As I exited that flight, I resolved to be more social at AWP. It is a gathering. Those are meant to be social, or so I have heard.
The Metro--my first real experience with public transportation in the United States--is a sonic bombardment. The slushy noise of the tracks mixes with the unintelligible gravel of stop-announcements, the gentle chatter of frequent rail companions, the less-gentle summations of the most recent Wizards' game. One platform made a shrill scree from some cause I couldn't identify, and it might have actually been the most awful non-language sound I've ever heard.
The Walt Whitman quote that rings the escalators into and out of the Dupont Circle Metro station was a fantastic welcome. I'm not sure why, but it felt so congenial to leave such a strange bit of underground, ringed by Whitman.
There was food and a reunion, several reunions, with friends.

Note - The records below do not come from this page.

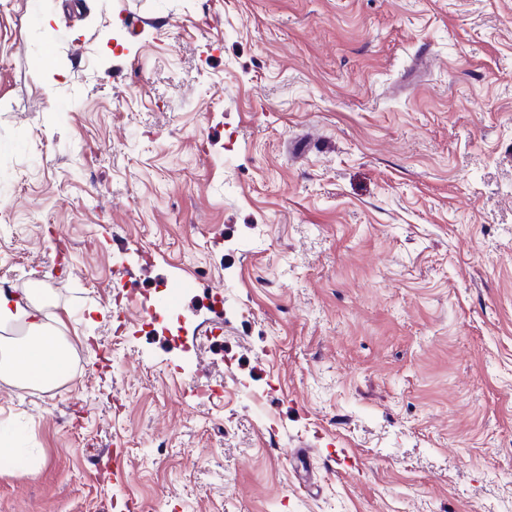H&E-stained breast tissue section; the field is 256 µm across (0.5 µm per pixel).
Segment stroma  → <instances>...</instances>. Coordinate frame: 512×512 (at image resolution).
<instances>
[{
    "instance_id": "35a3bbf8",
    "label": "stroma",
    "mask_w": 512,
    "mask_h": 512,
    "mask_svg": "<svg viewBox=\"0 0 512 512\" xmlns=\"http://www.w3.org/2000/svg\"><path fill=\"white\" fill-rule=\"evenodd\" d=\"M36 282L0 512H512V0H0ZM23 297L13 288L0 287V329L23 321L26 334L2 345L0 342V378L16 384L57 387L68 375L71 345L48 321L38 301L41 291L28 288Z\"/></svg>"
}]
</instances>
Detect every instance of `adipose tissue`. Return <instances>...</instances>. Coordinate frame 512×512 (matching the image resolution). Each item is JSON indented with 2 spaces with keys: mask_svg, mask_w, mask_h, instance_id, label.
<instances>
[{
  "mask_svg": "<svg viewBox=\"0 0 512 512\" xmlns=\"http://www.w3.org/2000/svg\"><path fill=\"white\" fill-rule=\"evenodd\" d=\"M19 321L26 325L25 336L0 344V379L57 387L68 375L70 344L49 323L38 293L0 287V328Z\"/></svg>",
  "mask_w": 512,
  "mask_h": 512,
  "instance_id": "1",
  "label": "adipose tissue"
}]
</instances>
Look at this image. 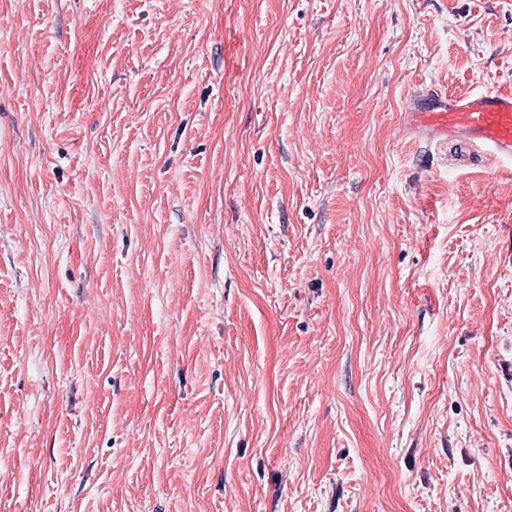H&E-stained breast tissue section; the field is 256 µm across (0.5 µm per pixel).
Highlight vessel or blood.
Masks as SVG:
<instances>
[{"instance_id":"b4317fda","label":"vessel or blood","mask_w":512,"mask_h":512,"mask_svg":"<svg viewBox=\"0 0 512 512\" xmlns=\"http://www.w3.org/2000/svg\"><path fill=\"white\" fill-rule=\"evenodd\" d=\"M404 120L416 136L469 143L495 166L512 169V91L422 94L414 99Z\"/></svg>"}]
</instances>
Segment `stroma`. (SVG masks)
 <instances>
[{
  "instance_id": "35a3bbf8",
  "label": "stroma",
  "mask_w": 512,
  "mask_h": 512,
  "mask_svg": "<svg viewBox=\"0 0 512 512\" xmlns=\"http://www.w3.org/2000/svg\"><path fill=\"white\" fill-rule=\"evenodd\" d=\"M512 0H0V512H512ZM404 120L418 137L467 142L498 168L512 169V91L422 94Z\"/></svg>"
}]
</instances>
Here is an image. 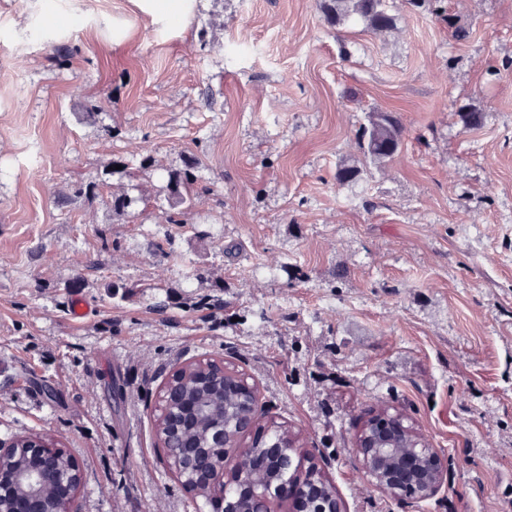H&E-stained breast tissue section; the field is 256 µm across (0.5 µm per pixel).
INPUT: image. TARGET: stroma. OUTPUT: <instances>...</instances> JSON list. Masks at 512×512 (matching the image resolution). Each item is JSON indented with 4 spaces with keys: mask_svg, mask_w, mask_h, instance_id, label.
<instances>
[{
    "mask_svg": "<svg viewBox=\"0 0 512 512\" xmlns=\"http://www.w3.org/2000/svg\"><path fill=\"white\" fill-rule=\"evenodd\" d=\"M61 2L71 27L46 43L48 0H0V441L78 461L68 512H218L155 428L173 368L213 358L259 387L344 512H512V0H445L463 40L405 0L385 35L330 28L317 0H199L178 27ZM373 110L400 116L403 146L338 184ZM189 156L197 202L168 225L162 175ZM116 157L109 190L77 195ZM123 191L139 202L120 217ZM195 261L225 290L190 279ZM382 408L447 457L437 497L365 476L356 442Z\"/></svg>",
    "mask_w": 512,
    "mask_h": 512,
    "instance_id": "1",
    "label": "stroma"
}]
</instances>
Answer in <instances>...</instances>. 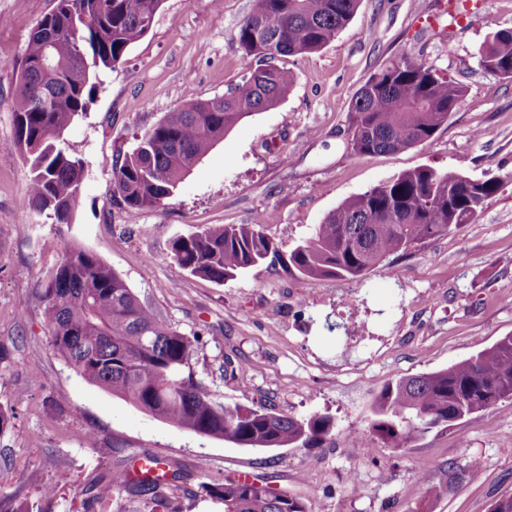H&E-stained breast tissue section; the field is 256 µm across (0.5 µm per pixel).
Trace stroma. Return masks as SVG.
<instances>
[{
    "label": "stroma",
    "instance_id": "obj_1",
    "mask_svg": "<svg viewBox=\"0 0 512 512\" xmlns=\"http://www.w3.org/2000/svg\"><path fill=\"white\" fill-rule=\"evenodd\" d=\"M52 6L0 0V412L9 417L0 469L14 476L5 496L43 512H92L83 489L145 454L178 469L167 512H223L202 484L227 477L300 497L309 512H490L512 495V398L412 434L401 448L371 428L388 384L512 334V183L476 223L390 256L360 279L303 280L276 266L219 284L188 276L170 251L177 237L208 226L256 224L286 255L343 201L406 171L512 173V80L478 59L490 31L512 28V0H471L466 23L454 26L448 0H361L323 49L278 59L294 83L276 106L226 133L163 207L138 210L112 194L113 164L169 112L242 80L234 37L254 8V0H163L151 30L64 134L88 169L69 226L20 209L29 165L12 148L21 58ZM405 54L460 83L459 105L425 144L350 154L343 131L355 94ZM71 241L168 324L199 335L190 370L222 401L330 415V439L319 448H240L145 415L78 376L54 353L35 294ZM229 358L245 371H226ZM52 483L56 495L42 502Z\"/></svg>",
    "mask_w": 512,
    "mask_h": 512
}]
</instances>
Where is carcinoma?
Masks as SVG:
<instances>
[{
    "label": "carcinoma",
    "instance_id": "1",
    "mask_svg": "<svg viewBox=\"0 0 512 512\" xmlns=\"http://www.w3.org/2000/svg\"><path fill=\"white\" fill-rule=\"evenodd\" d=\"M31 30L15 92L14 148L31 179L21 207L69 225L86 178L65 130L94 100L99 75L122 64L151 29L163 0H54ZM360 0H256L258 10L235 41L262 65L227 95L169 113L115 165L112 193L132 208L156 209L192 168L243 118L277 105L293 75L274 64L283 56L322 49L354 17ZM480 65L512 79V28L490 32ZM464 94L423 60L404 55L383 65L357 91L345 130L346 149L360 157L424 144L447 124ZM505 178H470L420 167L349 198L283 258L258 224L214 225L175 239L173 261L188 275L217 283L278 263L301 278H361L391 255L451 228L477 221ZM43 314L56 354L85 380L143 413L190 433L240 448H319L331 435L328 414L307 418L221 401L203 381L184 374L195 355L189 337L140 302L124 280L93 253L69 247L40 284ZM512 397V335L448 367L386 386L373 429L399 448L414 432L451 425ZM137 475L115 471L84 495L110 512L112 494L134 490L157 501L169 463L149 457ZM224 512H308L304 501L248 479L204 484Z\"/></svg>",
    "mask_w": 512,
    "mask_h": 512
}]
</instances>
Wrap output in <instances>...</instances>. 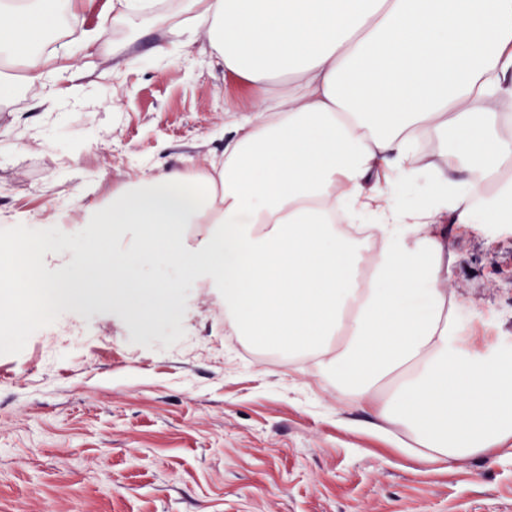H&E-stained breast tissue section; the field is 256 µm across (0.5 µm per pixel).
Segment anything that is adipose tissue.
Returning a JSON list of instances; mask_svg holds the SVG:
<instances>
[{
    "mask_svg": "<svg viewBox=\"0 0 512 512\" xmlns=\"http://www.w3.org/2000/svg\"><path fill=\"white\" fill-rule=\"evenodd\" d=\"M76 0H0V92L54 89L80 74L42 49ZM196 26L242 79L219 175L158 168L94 206L91 251L37 238L17 255L27 292L55 289L67 316L97 298L144 328L191 324L180 291L209 288L228 335L308 363L368 412L399 428L417 465L512 458V353L465 345L464 300L445 284L447 224L512 221V0H184ZM437 141L448 163L418 148ZM426 182L422 203L402 185ZM373 218L378 252L342 224ZM207 225L188 243L186 229ZM164 255L172 280L141 275Z\"/></svg>",
    "mask_w": 512,
    "mask_h": 512,
    "instance_id": "1",
    "label": "adipose tissue"
}]
</instances>
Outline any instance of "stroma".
<instances>
[{
  "mask_svg": "<svg viewBox=\"0 0 512 512\" xmlns=\"http://www.w3.org/2000/svg\"><path fill=\"white\" fill-rule=\"evenodd\" d=\"M153 3L170 28L83 0L65 37L80 105L48 110L37 83L0 105V266L37 233L86 250L85 207L157 164L223 162L227 113L250 108L248 89L180 0ZM46 210L55 223H39ZM445 233L450 293L477 306L466 343L512 346V223ZM187 293L188 327L138 333L94 303L60 324L49 290L36 323L0 335V512H512V461L413 467L287 355L239 359L223 304Z\"/></svg>",
  "mask_w": 512,
  "mask_h": 512,
  "instance_id": "1",
  "label": "stroma"
}]
</instances>
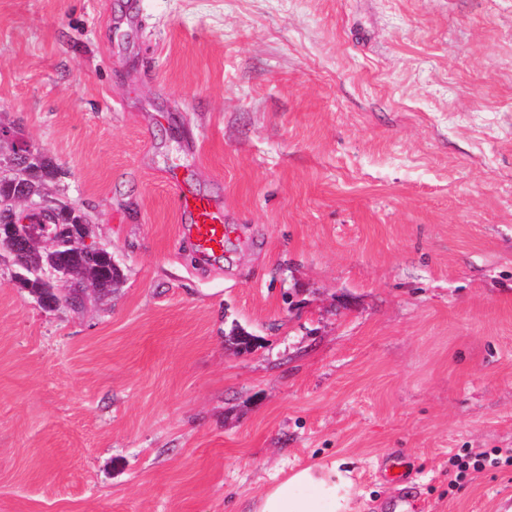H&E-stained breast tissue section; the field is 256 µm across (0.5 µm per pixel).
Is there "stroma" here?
<instances>
[{
    "instance_id": "1",
    "label": "stroma",
    "mask_w": 512,
    "mask_h": 512,
    "mask_svg": "<svg viewBox=\"0 0 512 512\" xmlns=\"http://www.w3.org/2000/svg\"><path fill=\"white\" fill-rule=\"evenodd\" d=\"M1 122L121 280L49 312L0 262V512H242L318 458L356 512L512 502L448 486L512 448V0H0ZM62 170L59 165L53 160L52 157L40 151V162L36 171L24 184L23 189L18 188H2L0 185V192L3 191H26L32 194L35 198L48 194V184L54 185L61 176ZM175 205L189 219L183 230L194 252L209 259L222 256L231 233L230 226L224 224V210L204 195L185 192L175 197ZM512 466V448H464L448 458V486L468 474H481L501 465Z\"/></svg>"
}]
</instances>
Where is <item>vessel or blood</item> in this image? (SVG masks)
<instances>
[{"instance_id": "obj_1", "label": "vessel or blood", "mask_w": 512, "mask_h": 512, "mask_svg": "<svg viewBox=\"0 0 512 512\" xmlns=\"http://www.w3.org/2000/svg\"><path fill=\"white\" fill-rule=\"evenodd\" d=\"M175 205L189 219L183 230L196 254L213 259L223 255L231 228L224 222V211L210 198L198 194H179Z\"/></svg>"}]
</instances>
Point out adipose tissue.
Returning <instances> with one entry per match:
<instances>
[{"instance_id":"ef3b65f1","label":"adipose tissue","mask_w":512,"mask_h":512,"mask_svg":"<svg viewBox=\"0 0 512 512\" xmlns=\"http://www.w3.org/2000/svg\"><path fill=\"white\" fill-rule=\"evenodd\" d=\"M353 487L351 473L341 462H316L251 496L245 512H355Z\"/></svg>"}]
</instances>
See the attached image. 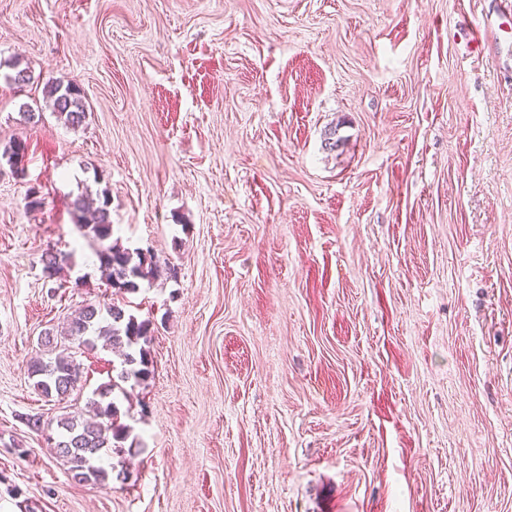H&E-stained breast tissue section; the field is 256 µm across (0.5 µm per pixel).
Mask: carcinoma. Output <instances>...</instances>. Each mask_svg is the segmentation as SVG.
Wrapping results in <instances>:
<instances>
[{
    "mask_svg": "<svg viewBox=\"0 0 512 512\" xmlns=\"http://www.w3.org/2000/svg\"><path fill=\"white\" fill-rule=\"evenodd\" d=\"M12 73L5 79L17 86H25L32 80L29 67L16 61L11 65ZM46 96L53 111L64 123L79 127L86 119L84 94L76 83L66 85L58 82L47 86ZM99 205L94 213L86 215L85 197L72 202L75 224L83 236L98 243L96 256L102 277L117 294L134 293L139 282L152 280L157 274L154 256L138 248L130 249L120 241L112 239L113 227L109 210L108 187L96 190ZM68 255L52 249L42 255L43 273L54 278ZM151 322L139 320L125 309V305L112 303H87L69 317L60 333L48 330L40 336V345L51 353L40 357L29 365V375L35 379L34 387L47 400L62 401L69 397L81 382L82 371L71 356H52L58 347V338L68 339L77 347L93 349L102 340L106 345L122 352L120 371L112 382L95 391L87 402L91 417L82 413L64 414L56 422L54 448L56 455L69 467L71 478L78 484L102 483L114 477L124 482L128 479L125 469L112 473L100 465L103 457L122 451L129 428L121 422L116 403L110 400L118 390L125 392L121 383L133 378L144 381L151 375L152 363L148 344Z\"/></svg>",
    "mask_w": 512,
    "mask_h": 512,
    "instance_id": "1",
    "label": "carcinoma"
}]
</instances>
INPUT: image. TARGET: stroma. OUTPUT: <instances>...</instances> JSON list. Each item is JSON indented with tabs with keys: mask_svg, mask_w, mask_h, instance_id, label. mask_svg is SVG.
Segmentation results:
<instances>
[{
	"mask_svg": "<svg viewBox=\"0 0 512 512\" xmlns=\"http://www.w3.org/2000/svg\"><path fill=\"white\" fill-rule=\"evenodd\" d=\"M497 3L0 0V62L33 74L0 78V150L28 146L0 172V512H512V69L473 39ZM99 177L176 279L109 288L72 216ZM92 301L151 321L153 372L116 399L128 480L80 486L25 418L119 361L78 350L60 402L28 367ZM46 96L49 98L53 111L64 123L79 127L86 119V109L83 102L84 94L77 83L47 84Z\"/></svg>",
	"mask_w": 512,
	"mask_h": 512,
	"instance_id": "stroma-1",
	"label": "stroma"
}]
</instances>
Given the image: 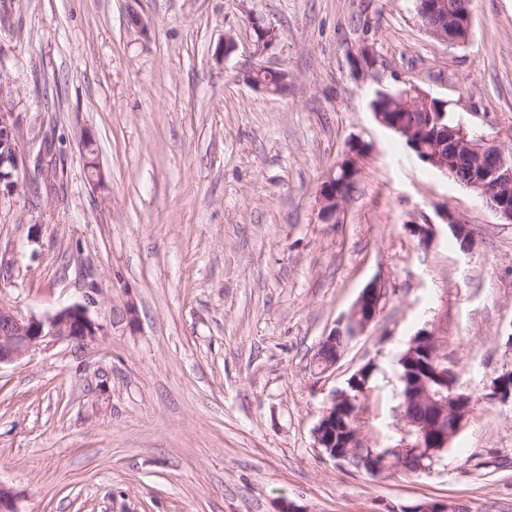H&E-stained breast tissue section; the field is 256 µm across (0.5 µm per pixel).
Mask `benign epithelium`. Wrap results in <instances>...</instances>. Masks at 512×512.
I'll return each mask as SVG.
<instances>
[{
  "label": "benign epithelium",
  "mask_w": 512,
  "mask_h": 512,
  "mask_svg": "<svg viewBox=\"0 0 512 512\" xmlns=\"http://www.w3.org/2000/svg\"><path fill=\"white\" fill-rule=\"evenodd\" d=\"M423 25L435 38L456 45L462 40L452 35L445 28L448 23V0H431L427 11L421 14ZM278 40L274 28L264 29V36L255 42V53L262 56L270 51ZM434 98L426 92L412 86L403 96L392 99L395 105H408L418 108L429 107ZM374 117L382 126L396 130L404 135L411 147L424 154L425 162L433 165L441 173L457 179L456 171L448 166V159L442 154L438 145H422L414 141L413 131L400 125H391L383 113L376 112ZM448 143L462 153L470 167V174L458 183L472 190L478 198L488 205L502 220L512 223V157L496 144V139L479 133L463 122L448 129ZM21 169L23 159L18 145L16 123L0 115V184H5L9 192L18 187V183L5 176L4 167ZM344 195L336 193V174H330L319 188L317 200L322 220L329 224L336 223V213L340 210ZM441 224L449 232L464 239L466 225L462 224L455 213L449 209L438 212ZM410 232L417 235L424 245L435 239L436 228L433 223L412 224ZM384 289L372 282L368 284L353 304L347 318L330 335L320 343L313 356V367L326 373L336 365L340 354L336 353V337L349 332L358 336L377 316L383 299ZM103 332V325L92 318L86 306L74 304L52 313L22 317L12 309L0 305V364L14 362L24 357L30 350L42 347L50 348L61 342H68L78 349H83L97 340ZM420 340L410 343V358H417L415 349L422 348L427 371L435 376L439 389H433L425 377L408 384L403 408L413 402L423 405L428 410L427 417L420 421L413 420L407 412H402V419L408 427V434L413 437L409 448L425 452V457L434 459L436 455L448 448L452 438L459 432L463 421L473 404L470 395L458 394L456 374L446 365L439 353V344L434 332H419ZM448 395H443V391ZM370 390L361 381L360 373H355L347 381V388L334 392L328 405L323 409L320 419L313 430L317 447L340 461H355L357 466L375 473L395 462L396 457L405 452L403 448L364 447L358 430L346 425L337 426L338 416L355 407L364 406L369 401ZM488 398L502 402L512 401V371L500 375L490 386ZM458 507L444 501H424L414 506H406L400 512H456Z\"/></svg>",
  "instance_id": "7a95c632"
}]
</instances>
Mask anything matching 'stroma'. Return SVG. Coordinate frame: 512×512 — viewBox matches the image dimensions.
<instances>
[{
    "mask_svg": "<svg viewBox=\"0 0 512 512\" xmlns=\"http://www.w3.org/2000/svg\"><path fill=\"white\" fill-rule=\"evenodd\" d=\"M0 2V112L25 159L0 195V303L81 304L103 326L0 365V484L19 512H512V404L486 397L512 370V223L370 109L409 79L512 154V0H473L457 46L413 0ZM253 16L279 35L261 57ZM260 63L287 70L285 93L247 83ZM352 141L369 152L328 224L317 191ZM441 206L470 251L442 226L428 247L410 233ZM373 280L376 320L317 373ZM424 329L474 398L432 466L372 474L316 448L331 392L367 365L362 440L405 443L398 359Z\"/></svg>",
    "mask_w": 512,
    "mask_h": 512,
    "instance_id": "1",
    "label": "stroma"
}]
</instances>
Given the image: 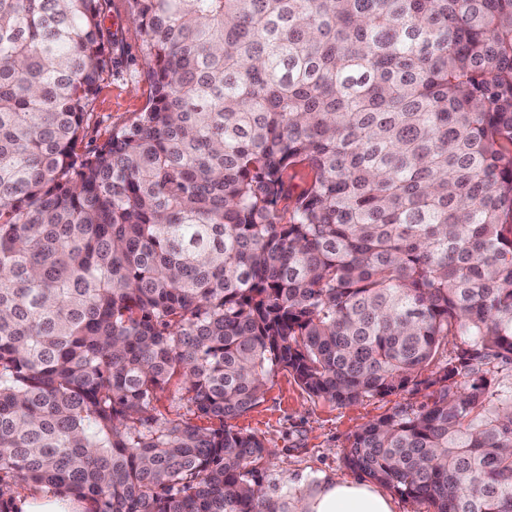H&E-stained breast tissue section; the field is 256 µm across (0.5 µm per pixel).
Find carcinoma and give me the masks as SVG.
Returning a JSON list of instances; mask_svg holds the SVG:
<instances>
[{
	"mask_svg": "<svg viewBox=\"0 0 512 512\" xmlns=\"http://www.w3.org/2000/svg\"><path fill=\"white\" fill-rule=\"evenodd\" d=\"M123 5L149 96L86 154L114 0H0V512H296L231 424L281 371L424 386L347 467L512 512V0Z\"/></svg>",
	"mask_w": 512,
	"mask_h": 512,
	"instance_id": "cac0c4a2",
	"label": "carcinoma"
}]
</instances>
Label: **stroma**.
Here are the masks:
<instances>
[{"label": "stroma", "mask_w": 512, "mask_h": 512, "mask_svg": "<svg viewBox=\"0 0 512 512\" xmlns=\"http://www.w3.org/2000/svg\"><path fill=\"white\" fill-rule=\"evenodd\" d=\"M116 42L112 52L119 75L102 84L96 94L83 145L94 148L109 134L130 124L146 104L149 87L140 38L127 17L111 25ZM424 388L408 386L386 397H373L347 406L311 399L289 375L280 373L266 387L262 402L235 421L236 428L257 435L273 452L263 471L265 491L288 486L308 489L328 478H348L343 458L348 436L398 405L426 402Z\"/></svg>", "instance_id": "stroma-1"}]
</instances>
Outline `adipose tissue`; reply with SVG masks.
Wrapping results in <instances>:
<instances>
[{
  "mask_svg": "<svg viewBox=\"0 0 512 512\" xmlns=\"http://www.w3.org/2000/svg\"><path fill=\"white\" fill-rule=\"evenodd\" d=\"M297 512H393L392 501L363 479L338 478L321 483L297 506Z\"/></svg>",
  "mask_w": 512,
  "mask_h": 512,
  "instance_id": "ef3b65f1",
  "label": "adipose tissue"
}]
</instances>
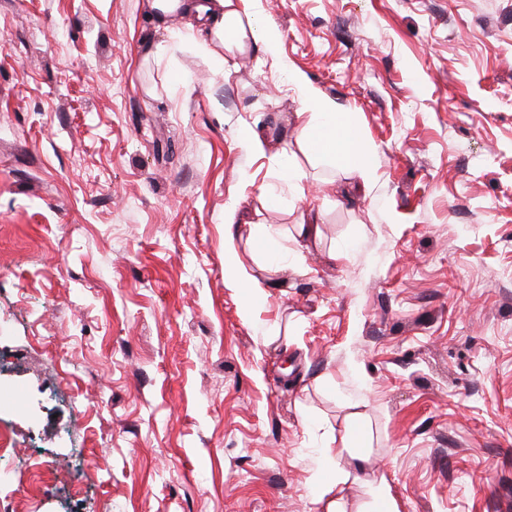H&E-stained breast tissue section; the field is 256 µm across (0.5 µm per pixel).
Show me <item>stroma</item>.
Instances as JSON below:
<instances>
[{"label": "stroma", "instance_id": "1", "mask_svg": "<svg viewBox=\"0 0 512 512\" xmlns=\"http://www.w3.org/2000/svg\"><path fill=\"white\" fill-rule=\"evenodd\" d=\"M255 7L279 58L222 66L150 0H0V359L40 408L0 400V512H326L356 421L346 512L380 475L399 512H512V0ZM293 72L372 185L299 152ZM231 202L282 246L235 242L259 297L224 277ZM241 143L244 150L251 154L263 155L269 148L264 130L263 128L259 129L258 125L246 127ZM363 447H367L365 445V438L363 442L361 438L356 439L354 435L347 444H343L342 448H331L328 449V452L330 456H333L332 452H334L336 461L345 456H349L359 469H364V464L367 459L366 454L360 449Z\"/></svg>", "mask_w": 512, "mask_h": 512}]
</instances>
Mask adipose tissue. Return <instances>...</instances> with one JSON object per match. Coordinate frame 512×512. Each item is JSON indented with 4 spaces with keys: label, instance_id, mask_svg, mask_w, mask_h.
Masks as SVG:
<instances>
[{
    "label": "adipose tissue",
    "instance_id": "obj_1",
    "mask_svg": "<svg viewBox=\"0 0 512 512\" xmlns=\"http://www.w3.org/2000/svg\"><path fill=\"white\" fill-rule=\"evenodd\" d=\"M151 9L159 19L174 15L195 19L206 34L201 47L214 59L244 56L257 48L272 57L278 52V32L263 21L251 0H151ZM293 83L302 100V109L295 115L300 151L315 164L342 167L361 185H370L375 179L371 162L375 148L359 135L354 114L337 110L334 101L303 77H294ZM243 230L254 241L266 236L265 225L242 227L236 204H229L224 211L226 274L230 282L247 285L258 296L265 288L250 275L234 247L235 236Z\"/></svg>",
    "mask_w": 512,
    "mask_h": 512
}]
</instances>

More on that in another post.
I want to go back to sound: specifically, I want to go to one particular panel. This was Thursday morning, a panel titled after the Emma Goldman quote, "If I can't dance, you can keep your revolution." This panel featured five poets, five fantastic poets, four of whom were brand new to me.
Leading the panel was Sean Thomas Dougherty, whose work, since I saw him at Writing By Degrees at Binghamton University, way back in 2005 or something like that, has been a constant source of happiness for me--and for my students. Sean's work is revolutionary and rhythmic, and in the segment below (not from AWP, but from a BOA Editions event), Sean reads his poem "X" (begins around 3:35):
Also participating on the panel were Crystal Williams, Silvana Straw, Roger Bonair-Agard, and Dora McQuaid. All of these writers were new to me. Straw's poems in the voice of her mother--in the voice of her mother's voicemail messages, in fact--crackled with humor and political bite, and I don't know when I laughed so hard and felt such energy for serious change at the same time. Roger Bonair-Agard's "The Black Penguin Speaks" might have been the most badass poem about a penguin that ever happened. And yes, it is totally possible to have a badass poem about a penguin. Williams brought Detroit to life with startling beauty, steady clarity and music, and Williams's work made me think on a dear friend of mine who lived in the Detroit area for a long time, how that woman used her pedagogy to find, to make beauty in difficult classrooms where students' discoveries of their own voices brought their own revelations. McQuaid's poems covered the ground many writers cover--love, loss, family--but with passionate freshness.
This panel illustrated what is, for me, the best part of AWP: discovery. I went to the panel to see Dougherty read because I know I love his work, and I wanted the chance to at least give a personal wave, to say hello. What I took from the panel was an appreciation for four more writers, a renewed sense of hope, and ears full of song.
I know you. This pleases me. Can't wait for more.